La pluie s'abattait durement au dehors. Elle rebondissait sur le sol, fracassait les vitres, obligeait les passants à courir se mettre à l'abri. Ce jour-là, les parapluies étaient inutiles. Le vent soufflait trop fort. Si fort que la fenêtre derrière laquelle Emma se tenait tremblait violemment, menaçant de valser.

Elle avait eu de la chance, la tempête s'était levée peu après qu'elle se soit réfugiée dans le haut d'un immeuble. Elle était arrivée au kot de Yanis depuis une petite heure. Ils étaient censés aller courir mais la première goutte était tombée, suivie de nombreuses autres. Ça n'avait pas pour autant découragé Emma. Ils seraient rentrés trempés de toutes façons. Mais Yanis n'avait pas été du même avis. Ils se seraient chopés la crève, ou renversés par une voiture. On ne distinguait rien sous les nuages opaques. La pluie flouait la vue.

Comme pour donner raison au jeune homme, un petit accident s'était formé au pied de l'immeuble. Un automobiliste n'avait pas remarqué une voiture sortir d'une priorité de droite. Rien de grave, pas de blessé si on oubliait les carrosseries embouties. Les conducteurs avaient d'abord tenté de s'arranger à l'extérieur. Leur visage s'étaient déformés par les cris poussés essayant de couvrir le bruit du vent.

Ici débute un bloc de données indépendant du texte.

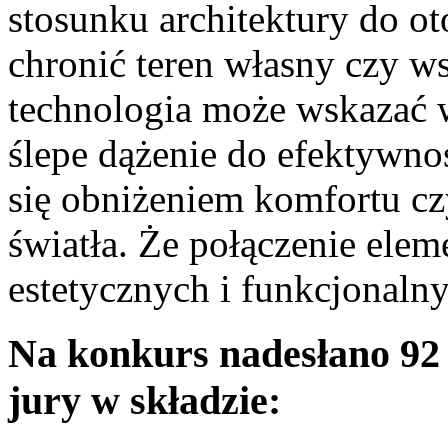
stosunku architektury do ot
chronić teren własny czy w
technologia może wskazać 
ślepe dążenie do efektywno
się obniżeniem komfortu c
światła. Że połączenie ele
estetycznych i funkcjonalny
Na konkurs nadesłano 92 
jury w składzie: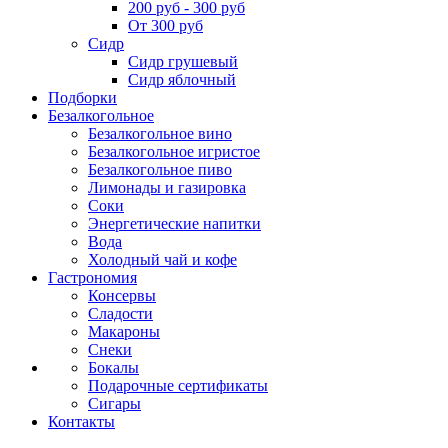
200 руб - 300 руб
От 300 руб
Сидр
Сидр грушевый
Сидр яблочный
Подборки
Безалкогольное
Безалкогольное вино
Безалкогольное игристое
Безалкогольное пиво
Лимонады и газировка
Соки
Энергетические напитки
Вода
Холодный чай и кофе
Гастрономия
Консервы
Сладости
Макароны
Снеки
Бокалы
Подарочные сертификаты
Сигары
Контакты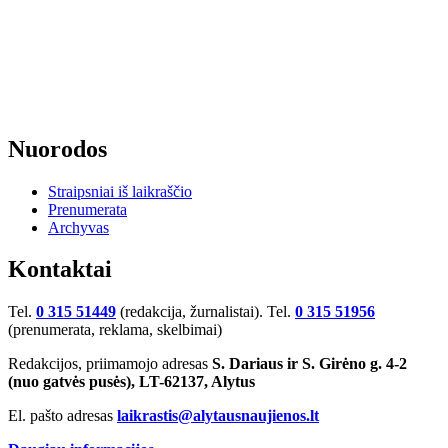
Nuorodos
Straipsniai iš laikraščio
Prenumerata
Archyvas
Kontaktai
Tel.
0 315 51449
(redakcija, žurnalistai). Tel.
0 315 51956
(prenumerata, reklama, skelbimai)
Redakcijos, priimamojo adresas
S. Dariaus ir S. Girėno g. 4-2
(nuo gatvės pusės), LT-62137, Alytus
El. pašto adresas
laikrastis@alytausnaujienos.lt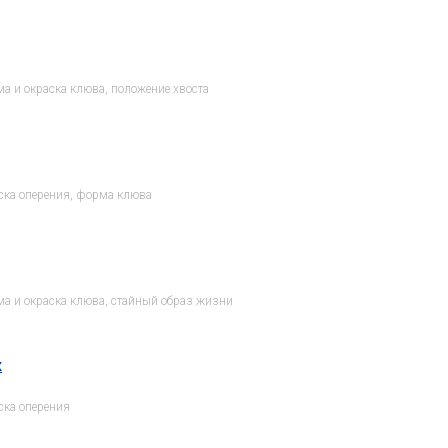
а и окраска клюва, положение хвоста
ска оперения, форма клюва
а и окраска клюва, стайный образ жизни
к
ска оперения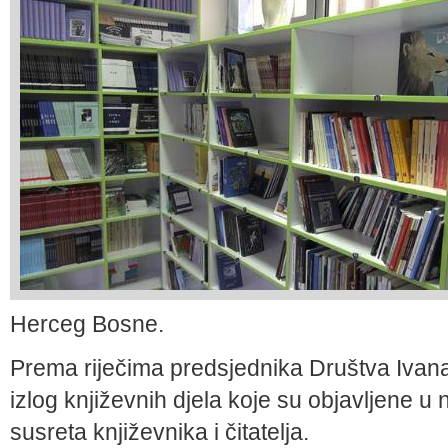
Herceg Bosne.
Prema riječima predsjednika Društva Ivana S
izlog književnih djela koje su objavljene u n
susreta književnika i čitatelja.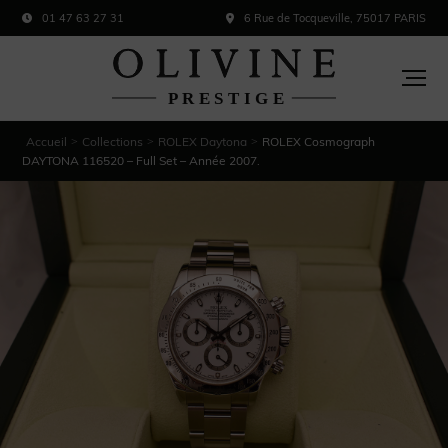
01 47 63 27 31
6 Rue de Tocqueville, 75017 PARIS
Accueil
Collections
ROLEX Daytona
ROLEX Cosmograph
>
>
>
DAYTONA 116520 – Full Set – Année 2007.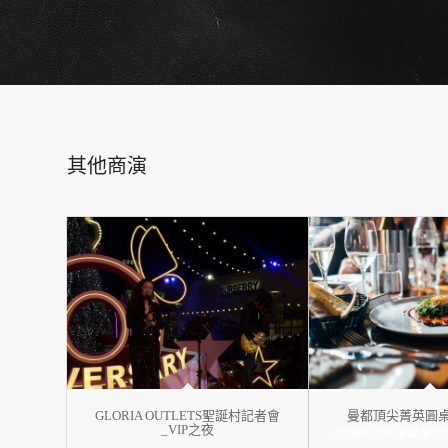
其他商演
GLORIA OUTLETS聖誕村記者會
曼都頂尖菁英圓桌
_VIP之夜
SEMIFUSA榮幸再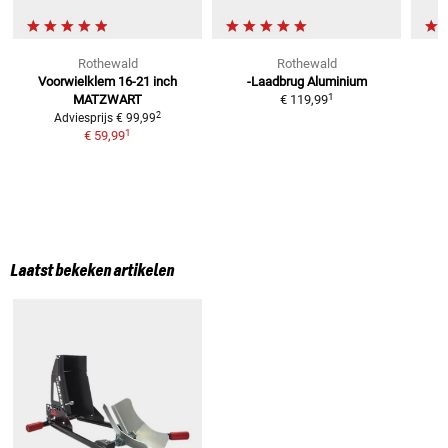
Rothewald
Rothewald
Voorwielklem 16-21 inch
-Laadbrug Aluminium
T
1
MATZWART
€ 119,99
2
Adviesprijs
€ 99,99
1
€ 59,99
Laatst bekeken artikelen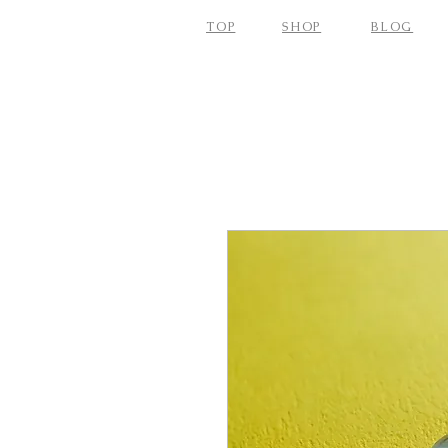
TOP
SHOP
BLOG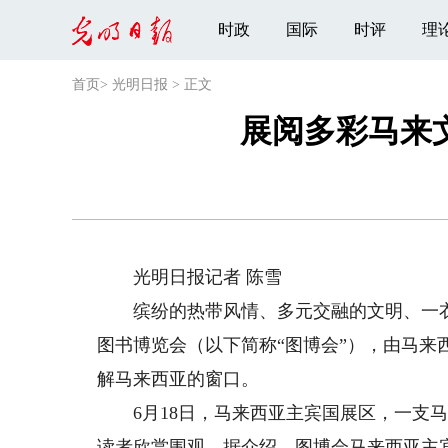
时政
国际
时评
理
首页
>
光明日报
>
正文
展阅多彩马来
光明日报记者 陈雪
缤纷的热带风情、多元交融的文明、一衣
图书博览会（以下简称“图博会”），由马
解马来西亚的窗口。
6月18日，马来西亚主宾国展区，一支马
读者欣赏围观。据介绍，图博会马来西亚主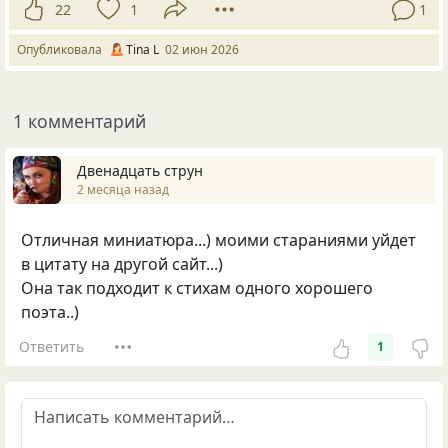
22
1
1
Опубликовала
Tina L
02 июн 2026
1 комментарий
Двенадцать струн
2 месяца назад
Отличная миниатюра...) моими стараниями уйдет
в цитату на другой сайт...)
Она так подходит к стихам одного хорошего
поэта..)
Ответить
1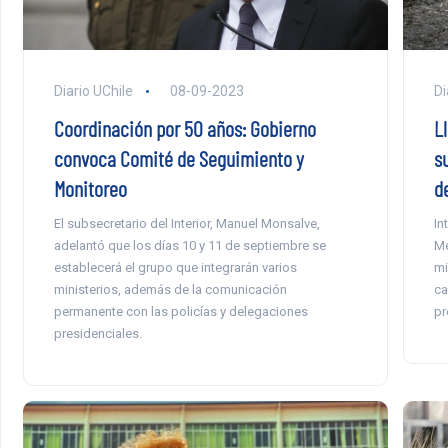
Di
Diario UChile
08-09-2023
L
Coordinación por 50 años: Gobierno
s
convoca Comité de Seguimiento y
de
Monitoreo
In
El subsecretario del Interior, Manuel Monsalve,
Me
adelantó que los días 10 y 11 de septiembre se
mi
establecerá el grupo que integrarán varios
ca
ministerios, además de la comunicación
pr
permanente con las policías y delegaciones
presidenciales.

Ils remplissaient désormais les constats dans un des deux véhicules, au sec.

Un sachet plastique fut porté haut dans le ciel, tourbillonnant jusqu'à l'étage où la jeune fille observait. Il obstrua le paysage le temps d'une seconde, redescendit pour se plaquer contre une poubelle renversée, repartit dans l'autre sens, disparut, perdu dans la grisaille lointaine.

Emma se pencha, appuyant ses coudes contre le rebord, collant presque son nez à la vitre fébrile pour chercher l'objet du regard. Peine perdue.

- Tu regardes quoi ?

Elle sentit une tête se poser sur son épaule, essayant de regarder dans la même direction, et se crispa inconsciemment. Le corps brulant de Yanis s'était collé au sien, laissant une angoisse incontrôlable monter de son bas ventre, nouer ses entrailles.

Le cauchemar de la nuit précédente était encore bien trop ancré dans son esprit. Il avait été violent. Elle ne parvenait plus à différencier le réel de ses vagues souvenirs. Tout se mélangeait.

Elle se tourna vers lui, en profita pour se décoller légèrement. Leur visage étaient proches. Des mèches de jais cachaient en partie les grands yeux en amande de son copain. Ils se fixaient dans l'espace clos de la petite chambre. Leurs souffles se mélangeaient, il approcha sa bouche. Elle entrouvrit le sienne pour mieux respirer, attirant le regard sur cette dernière, le laissant interpréter le signal de travers. Elle manquait d'air.

Yanis déposa ses lèvres sur les siennes et elle eut l'impression d'étouffer.

Coincée entre un corps et un mur, une fenêtre, des images voulaient remonter. De l'herbe. Du froid. Une main se posa sur sa taille. Elle était incapable de bouger, anesthésiée, s'abandonna. Sous la pression légère, sa bouche s'ouvrit en plus grand, une langue passa, caressa ses dents, se mêla à la sienne. La nuit glacée hérissait les poils de sa peau. Elle posa ses mains sur le torse, dernier espoir de garder ses distances, repousser le danger. Une fois encore, ses intentions furent mal comprises. Des doigts glissèrent sur ses hanches. Des rires. On s'agrippait à elle.

À bout de souffle, Yanis s'écarta quelques secondes, le temps de reprendre sa respiration, restant à quelques centimètres d'elle. Il voulut revenir mais elle réussit à lâcher un souffle de mot.

- Attends...

Le visage de Yanis s'immobilisa dans son élan et, doucement, elle se dégagea, tâchant de reprendre sa respiration.